Task data:
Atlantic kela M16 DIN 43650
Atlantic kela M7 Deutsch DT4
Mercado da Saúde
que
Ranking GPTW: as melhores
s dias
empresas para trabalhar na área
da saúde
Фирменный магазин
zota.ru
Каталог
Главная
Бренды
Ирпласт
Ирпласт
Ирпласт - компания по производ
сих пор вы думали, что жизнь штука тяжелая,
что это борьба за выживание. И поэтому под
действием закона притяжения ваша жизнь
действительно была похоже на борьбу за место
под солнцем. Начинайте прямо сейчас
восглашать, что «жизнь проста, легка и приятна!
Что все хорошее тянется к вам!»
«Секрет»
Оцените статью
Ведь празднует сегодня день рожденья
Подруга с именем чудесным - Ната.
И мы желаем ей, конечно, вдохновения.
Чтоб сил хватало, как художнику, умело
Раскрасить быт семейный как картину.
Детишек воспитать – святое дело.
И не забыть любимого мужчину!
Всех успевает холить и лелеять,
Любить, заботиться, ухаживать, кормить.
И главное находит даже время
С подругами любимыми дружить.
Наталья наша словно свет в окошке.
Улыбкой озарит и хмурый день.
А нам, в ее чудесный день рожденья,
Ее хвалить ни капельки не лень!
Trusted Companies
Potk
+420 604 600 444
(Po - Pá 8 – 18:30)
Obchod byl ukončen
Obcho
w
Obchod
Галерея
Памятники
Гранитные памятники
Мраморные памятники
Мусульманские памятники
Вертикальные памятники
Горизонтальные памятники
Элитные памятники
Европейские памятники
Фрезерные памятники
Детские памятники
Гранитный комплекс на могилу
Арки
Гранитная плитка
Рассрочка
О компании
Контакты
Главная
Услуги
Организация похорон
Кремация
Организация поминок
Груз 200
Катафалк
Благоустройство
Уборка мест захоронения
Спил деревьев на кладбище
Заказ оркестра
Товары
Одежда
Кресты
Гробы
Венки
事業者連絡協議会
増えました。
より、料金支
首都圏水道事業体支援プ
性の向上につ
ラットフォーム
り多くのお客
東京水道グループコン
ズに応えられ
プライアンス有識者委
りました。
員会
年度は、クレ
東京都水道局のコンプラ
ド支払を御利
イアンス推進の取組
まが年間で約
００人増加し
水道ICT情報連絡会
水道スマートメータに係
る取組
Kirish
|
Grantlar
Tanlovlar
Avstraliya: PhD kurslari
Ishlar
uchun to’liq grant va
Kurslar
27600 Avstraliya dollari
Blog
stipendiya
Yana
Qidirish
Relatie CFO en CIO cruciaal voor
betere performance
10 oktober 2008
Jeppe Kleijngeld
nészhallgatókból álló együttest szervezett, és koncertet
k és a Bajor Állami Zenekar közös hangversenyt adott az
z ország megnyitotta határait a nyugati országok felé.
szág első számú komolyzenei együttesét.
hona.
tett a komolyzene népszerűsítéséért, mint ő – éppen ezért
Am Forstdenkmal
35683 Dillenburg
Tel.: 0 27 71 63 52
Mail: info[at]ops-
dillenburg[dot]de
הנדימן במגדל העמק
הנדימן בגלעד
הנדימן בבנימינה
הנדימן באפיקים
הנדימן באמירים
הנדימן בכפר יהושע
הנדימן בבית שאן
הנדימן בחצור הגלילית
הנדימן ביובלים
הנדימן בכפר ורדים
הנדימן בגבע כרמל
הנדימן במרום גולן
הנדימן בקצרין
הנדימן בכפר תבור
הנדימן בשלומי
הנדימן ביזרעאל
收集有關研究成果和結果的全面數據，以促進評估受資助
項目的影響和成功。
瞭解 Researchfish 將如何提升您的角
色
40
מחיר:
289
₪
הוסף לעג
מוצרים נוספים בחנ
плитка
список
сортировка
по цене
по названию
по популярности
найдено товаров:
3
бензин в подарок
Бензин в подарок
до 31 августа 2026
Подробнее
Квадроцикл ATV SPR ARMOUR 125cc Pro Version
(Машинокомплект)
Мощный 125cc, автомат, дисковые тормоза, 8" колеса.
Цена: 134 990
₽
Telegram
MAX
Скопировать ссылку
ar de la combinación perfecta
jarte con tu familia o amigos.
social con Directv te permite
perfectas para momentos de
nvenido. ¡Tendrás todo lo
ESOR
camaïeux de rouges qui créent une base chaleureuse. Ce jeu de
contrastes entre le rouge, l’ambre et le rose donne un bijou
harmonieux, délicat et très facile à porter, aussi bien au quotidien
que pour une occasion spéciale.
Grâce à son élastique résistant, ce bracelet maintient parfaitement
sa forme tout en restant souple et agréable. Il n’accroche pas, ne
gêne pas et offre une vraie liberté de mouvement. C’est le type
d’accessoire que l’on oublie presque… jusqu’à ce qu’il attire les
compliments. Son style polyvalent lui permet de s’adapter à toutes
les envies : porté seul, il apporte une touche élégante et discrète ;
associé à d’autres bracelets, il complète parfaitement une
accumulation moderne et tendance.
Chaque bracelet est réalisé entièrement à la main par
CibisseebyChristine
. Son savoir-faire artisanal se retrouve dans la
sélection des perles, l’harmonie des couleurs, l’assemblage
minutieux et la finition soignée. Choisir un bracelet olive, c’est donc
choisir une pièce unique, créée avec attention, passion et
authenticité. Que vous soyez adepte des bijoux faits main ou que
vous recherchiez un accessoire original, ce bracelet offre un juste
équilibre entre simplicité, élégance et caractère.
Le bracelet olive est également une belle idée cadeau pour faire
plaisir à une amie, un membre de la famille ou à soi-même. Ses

What you need to do: Among the lines of the listing above, which ones hold "Avstraliya"? Copy them.

Answer for the task:
Avstraliya: PhD kurslari
27600 Avstraliya dollari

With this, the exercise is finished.